After players choose their two hands, they place their hands face-down on the corresponding low and high hand circles on the table right in front of their seat. Remember, the two-card hand is the high hand, and the five-card hand is the low hand.

Once all of the players’ cards are placed on their appropriate circles, the dealer flips over their cards and organizes them into two hands according to the ‘house way.’ All of the players flip over their five-card hands, followed by the dealer, and each player compares their hand to the dealer’s. Any players’ losing hands are flipped face-down. The same is then done with the two-card hands. (Some poker books say the two-card hands are compared first, so be aware there is some variation in how the game is played.)

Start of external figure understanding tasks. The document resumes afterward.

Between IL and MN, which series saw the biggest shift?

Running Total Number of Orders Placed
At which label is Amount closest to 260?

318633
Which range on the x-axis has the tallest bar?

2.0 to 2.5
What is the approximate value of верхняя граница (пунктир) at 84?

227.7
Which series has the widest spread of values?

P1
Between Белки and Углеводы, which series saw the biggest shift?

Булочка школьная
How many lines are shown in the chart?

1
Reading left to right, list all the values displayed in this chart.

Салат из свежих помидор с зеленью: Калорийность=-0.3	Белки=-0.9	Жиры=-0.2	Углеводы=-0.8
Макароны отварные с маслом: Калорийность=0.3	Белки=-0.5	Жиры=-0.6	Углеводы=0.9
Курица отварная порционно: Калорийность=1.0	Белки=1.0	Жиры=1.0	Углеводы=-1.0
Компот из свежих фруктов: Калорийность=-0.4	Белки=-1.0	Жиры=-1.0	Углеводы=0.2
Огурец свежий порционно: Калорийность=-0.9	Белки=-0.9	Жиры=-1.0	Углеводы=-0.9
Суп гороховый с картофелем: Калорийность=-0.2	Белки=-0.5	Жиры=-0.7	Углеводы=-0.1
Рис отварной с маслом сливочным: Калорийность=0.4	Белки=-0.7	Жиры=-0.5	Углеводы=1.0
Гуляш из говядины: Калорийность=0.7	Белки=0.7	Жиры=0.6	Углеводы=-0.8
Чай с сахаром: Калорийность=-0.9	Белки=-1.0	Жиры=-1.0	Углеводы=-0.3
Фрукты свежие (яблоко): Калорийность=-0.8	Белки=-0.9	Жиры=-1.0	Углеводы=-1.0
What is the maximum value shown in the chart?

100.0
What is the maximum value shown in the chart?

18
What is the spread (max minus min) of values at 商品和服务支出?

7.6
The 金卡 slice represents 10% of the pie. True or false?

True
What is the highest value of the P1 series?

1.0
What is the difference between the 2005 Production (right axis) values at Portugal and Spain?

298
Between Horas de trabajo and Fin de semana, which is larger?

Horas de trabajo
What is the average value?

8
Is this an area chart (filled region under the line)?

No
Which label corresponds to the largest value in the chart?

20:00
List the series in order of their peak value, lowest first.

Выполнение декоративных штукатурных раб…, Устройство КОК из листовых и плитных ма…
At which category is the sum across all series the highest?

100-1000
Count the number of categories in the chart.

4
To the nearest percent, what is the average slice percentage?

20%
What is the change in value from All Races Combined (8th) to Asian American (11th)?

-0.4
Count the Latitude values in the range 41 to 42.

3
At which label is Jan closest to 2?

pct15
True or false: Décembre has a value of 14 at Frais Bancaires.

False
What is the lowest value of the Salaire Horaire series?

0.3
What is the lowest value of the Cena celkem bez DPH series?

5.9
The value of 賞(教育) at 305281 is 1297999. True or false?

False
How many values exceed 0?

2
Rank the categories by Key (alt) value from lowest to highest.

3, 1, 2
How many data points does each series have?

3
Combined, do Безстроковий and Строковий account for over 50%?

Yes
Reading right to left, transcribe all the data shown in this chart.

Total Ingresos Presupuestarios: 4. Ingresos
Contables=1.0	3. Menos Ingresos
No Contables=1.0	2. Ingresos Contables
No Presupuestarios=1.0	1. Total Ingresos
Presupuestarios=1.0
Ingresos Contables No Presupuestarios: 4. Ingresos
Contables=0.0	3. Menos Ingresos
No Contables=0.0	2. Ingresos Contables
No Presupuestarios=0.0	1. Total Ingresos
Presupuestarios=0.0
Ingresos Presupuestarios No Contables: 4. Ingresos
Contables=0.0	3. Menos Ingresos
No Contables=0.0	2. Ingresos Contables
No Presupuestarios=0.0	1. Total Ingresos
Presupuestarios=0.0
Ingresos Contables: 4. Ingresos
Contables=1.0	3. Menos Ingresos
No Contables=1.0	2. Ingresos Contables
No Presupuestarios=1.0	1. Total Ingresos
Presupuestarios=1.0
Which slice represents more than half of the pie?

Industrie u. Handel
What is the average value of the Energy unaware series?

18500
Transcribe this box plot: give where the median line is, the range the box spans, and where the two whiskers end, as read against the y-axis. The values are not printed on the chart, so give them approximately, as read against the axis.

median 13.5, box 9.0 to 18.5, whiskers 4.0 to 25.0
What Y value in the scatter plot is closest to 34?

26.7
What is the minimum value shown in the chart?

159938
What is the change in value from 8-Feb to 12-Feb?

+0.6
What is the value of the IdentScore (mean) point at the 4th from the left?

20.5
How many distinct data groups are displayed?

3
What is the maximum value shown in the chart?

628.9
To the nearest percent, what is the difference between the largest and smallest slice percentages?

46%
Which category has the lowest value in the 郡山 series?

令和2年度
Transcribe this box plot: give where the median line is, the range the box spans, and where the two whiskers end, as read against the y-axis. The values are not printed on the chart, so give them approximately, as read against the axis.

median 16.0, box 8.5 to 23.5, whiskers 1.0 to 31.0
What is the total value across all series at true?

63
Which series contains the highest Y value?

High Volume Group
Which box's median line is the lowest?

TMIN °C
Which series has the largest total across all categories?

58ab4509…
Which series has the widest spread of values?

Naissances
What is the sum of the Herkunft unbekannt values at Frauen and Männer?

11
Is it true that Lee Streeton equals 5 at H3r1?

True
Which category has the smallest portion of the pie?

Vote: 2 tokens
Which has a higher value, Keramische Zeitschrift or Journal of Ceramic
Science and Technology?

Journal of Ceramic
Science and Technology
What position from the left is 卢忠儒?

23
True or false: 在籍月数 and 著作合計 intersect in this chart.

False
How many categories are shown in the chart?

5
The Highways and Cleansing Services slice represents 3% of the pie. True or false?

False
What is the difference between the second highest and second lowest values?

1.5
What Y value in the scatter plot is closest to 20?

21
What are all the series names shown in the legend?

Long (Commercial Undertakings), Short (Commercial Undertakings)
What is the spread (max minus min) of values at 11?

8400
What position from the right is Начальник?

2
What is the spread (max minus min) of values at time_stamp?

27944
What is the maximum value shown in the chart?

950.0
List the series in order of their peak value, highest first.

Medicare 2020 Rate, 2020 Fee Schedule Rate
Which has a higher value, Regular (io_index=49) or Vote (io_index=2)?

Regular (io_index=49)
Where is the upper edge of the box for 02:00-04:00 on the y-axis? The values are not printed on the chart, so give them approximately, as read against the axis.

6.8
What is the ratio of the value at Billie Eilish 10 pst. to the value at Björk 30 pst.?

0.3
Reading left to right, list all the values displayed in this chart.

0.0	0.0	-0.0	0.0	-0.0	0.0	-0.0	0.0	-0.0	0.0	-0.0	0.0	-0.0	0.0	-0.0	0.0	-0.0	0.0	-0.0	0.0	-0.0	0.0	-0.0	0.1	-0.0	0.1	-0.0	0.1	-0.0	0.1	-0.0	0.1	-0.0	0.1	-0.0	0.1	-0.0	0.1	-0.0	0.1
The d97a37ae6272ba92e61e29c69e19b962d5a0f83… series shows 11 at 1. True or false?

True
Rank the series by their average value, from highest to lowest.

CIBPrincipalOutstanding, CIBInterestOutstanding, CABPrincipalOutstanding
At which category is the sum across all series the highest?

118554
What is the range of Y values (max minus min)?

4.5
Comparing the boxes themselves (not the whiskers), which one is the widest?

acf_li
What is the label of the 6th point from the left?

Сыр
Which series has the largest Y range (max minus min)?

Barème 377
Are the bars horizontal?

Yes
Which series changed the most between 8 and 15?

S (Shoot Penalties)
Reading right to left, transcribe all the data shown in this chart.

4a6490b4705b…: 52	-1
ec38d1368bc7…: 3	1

Determining the payout is as follows:

In order to win at Pai Gow poker, your two hands need to beat the dealer’s two hands. If they do, you’re paid out in even money, minus the house’s commission, which is usually 5%. So if you bet $25, you’ll win $23.75 ($25 minus 5% commission of $1.25).

If the dealer beats both of your hands, you lose your entire bet.

If one of your hands won, but not the other, this is called a ‘push,’ and you’re given your bet back.

If you and the dealer have identically-ranking hands for either the high or low hand (or both), this is called a ‘copy’ and the dealer wins that hand. If it was just one of the hands that was a copy and your other hand beat the dealer, this is a push and you get your bet back. If both high and low hands were copies, the dealer keeps your bet.